Instructions for the task: Please repeat the whole listing exactly, but leave out any picture it holds.
** Dataset section follows **
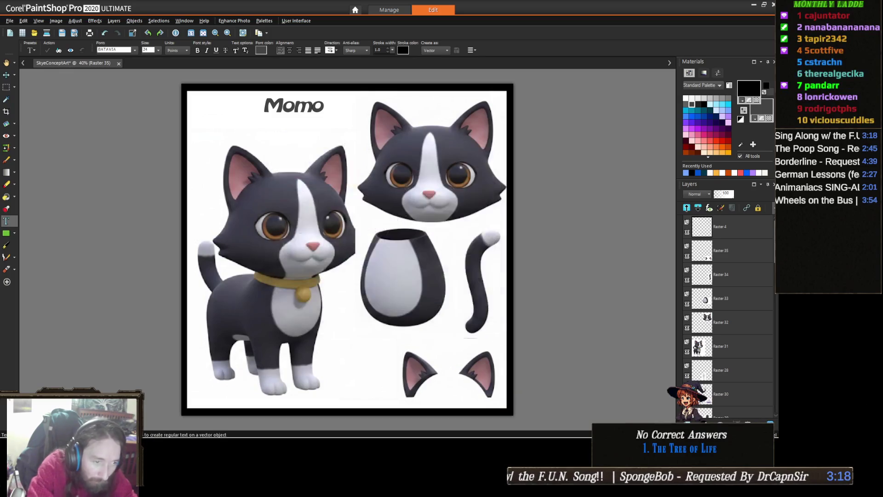
key(Return)
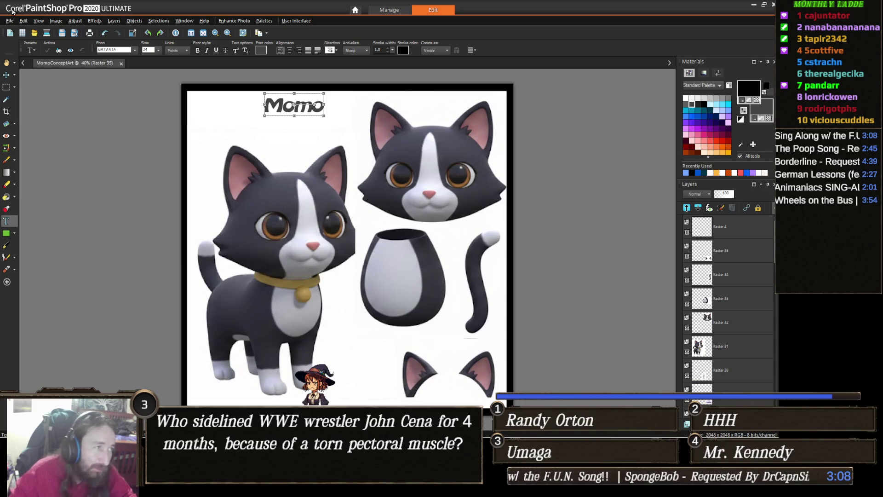
- Save the sheet again as MomoConceptArt in PSPIMAGE format
click(10, 20)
** End of Dataset section **
Answer to this problem:
key(Return)
- Save the sheet again as MomoConceptArt in PSPIMAGE format
click(10, 20)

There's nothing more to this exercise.